I listen to voices ardently discussing politics. Exactly the same timbre, same earnestness , same conviction. We are all ideologically who we were half a century ago. Except that where once we had hoped to change things , that old sense of optimism has been whittled away.
We can no longer change the world, so talk moves on. We swap news of friends and families. We learn of present day Zimbabwe where education is costly but much prized , and where payments are rarely made in cash. We hear about a sister who lives far away who has had a replacement hip, and is feeling her age. But no...this cannot be!

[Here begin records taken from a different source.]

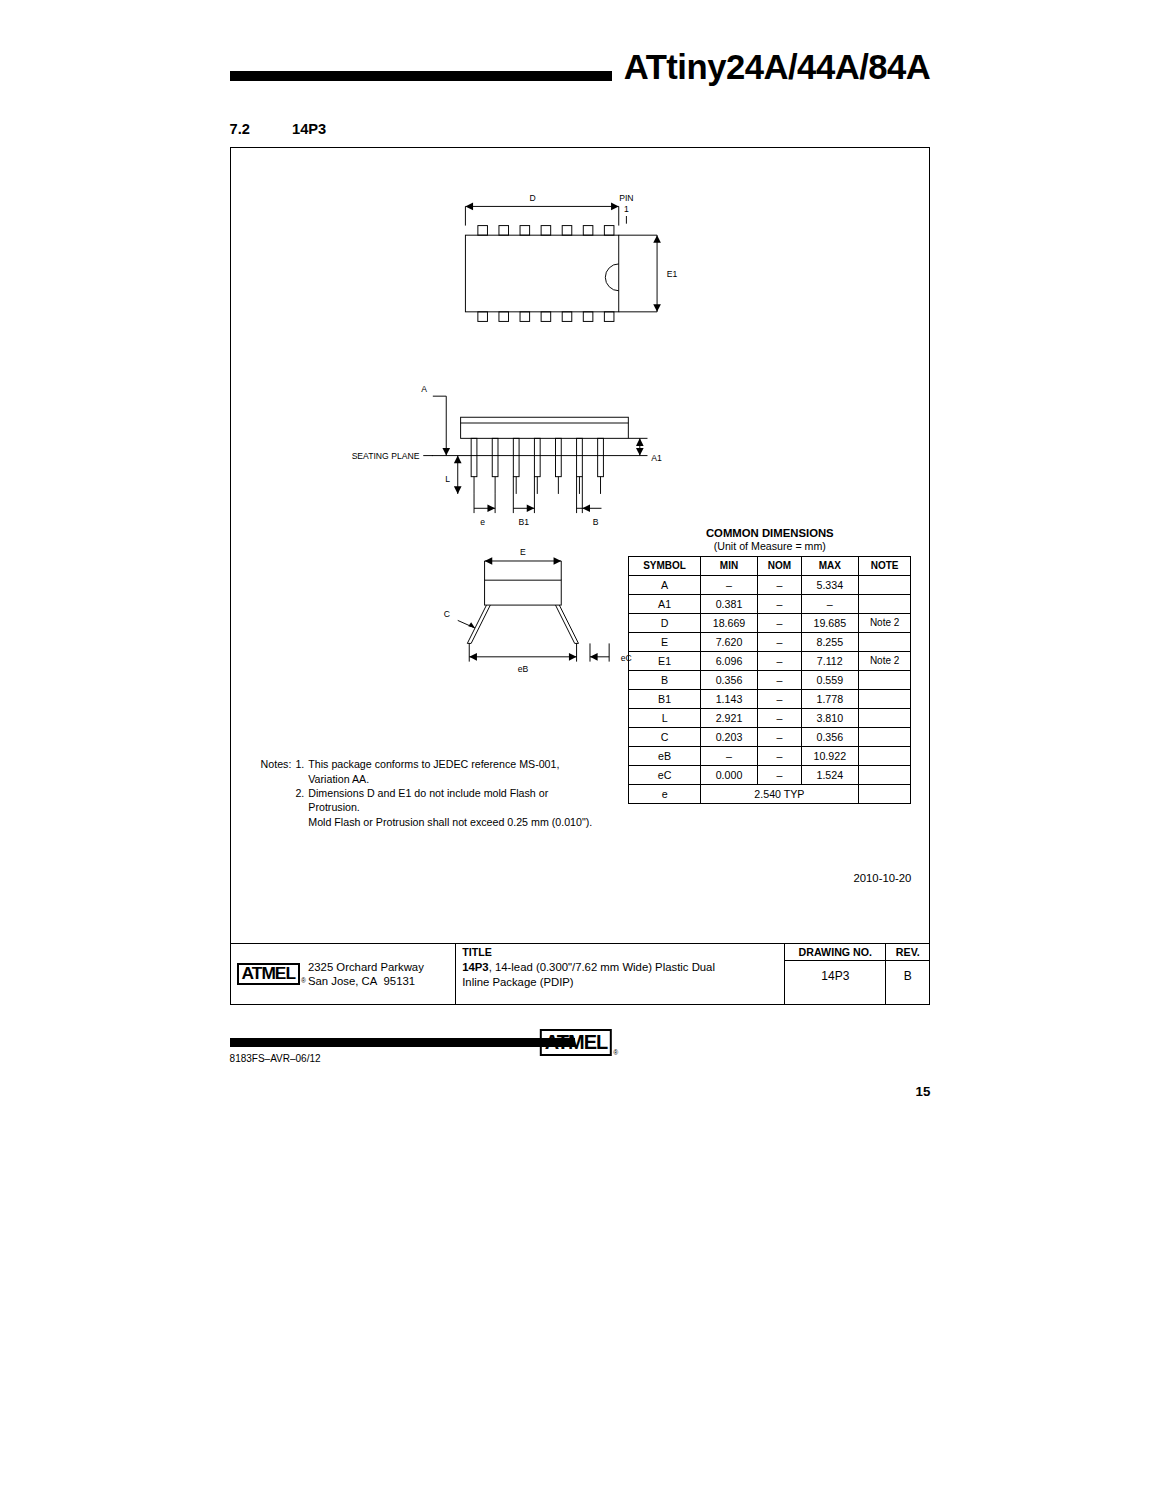ATtiny24A/44A/84A
7.214P3
D PIN 1 E1 A SEATING PLANE A1 L e B1 B E C eB eC
COMMON DIMENSIONS
(Unit of Measure = mm)
| SYMBOL | MIN | NOM | MAX | NOTE |
| --- | --- | --- | --- | --- |
| A | – | – | 5.334 | |
| A1 | 0.381 | – | – | |
| D | 18.669 | – | 19.685 | Note 2 |
| E | 7.620 | – | 8.255 | |
| E1 | 6.096 | – | 7.112 | Note 2 |
| B | 0.356 | – | 0.559 | |
| B1 | 1.143 | – | 1.778 | |
| L | 2.921 | – | 3.810 | |
| C | 0.203 | – | 0.356 | |
| eB | – | – | 10.922 | |
| eC | 0.000 | – | 1.524 | |
| e | 2.540 TYP | |
| Notes: | 1. | This package conforms to JEDEC reference MS-001, Variation AA. |
| | 2. | Dimensions D and E1 do not include mold Flash or Protrusion. Mold Flash or Protrusion shall not exceed 0.25 mm (0.010"). |
2010-10-20
ATMEL® 2325 Orchard Parkway
San Jose, CA 95131
TITLE
14P3, 14-lead (0.300"/7.62 mm Wide) Plastic Dual
Inline Package (PDIP)
DRAWING NO.
14P3
REV.
B
8183FS–AVR–06/12
ATMEL®
15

This sister is barely thirty years old. I can see her now dressed in hippy garb, and offering us a hand rolled cigarette in a dingy London tenement flat. Ah me, I suddenly tell myself, life stands still for none of us.
The thing about growing old is that deep inside one remains the same person, as our encounter with our old friend confirmed. We are formed in our youth, and despite subsequent experiences , little essentially changes. It is hard to believe that we have grown old.
In my novel 'Because You Were There,' one of my protagonists is Felicity, an elderly widow. She has just met John, a figure from her past and suspects that she is attracted to him in spite of his age.
'John had discarded his original tweedy look and was dressed in a denim shirt and red corduroy slacks, unlike his other neighbours in their dowdy jackets and ties. With his thick dark hair, and warm brown eyes, she thought that, for an older man, he looked quite fanciable. But then she remembered that she, of course, was older too.
Perhaps we are only as old as we feel. Age is indeed subjective.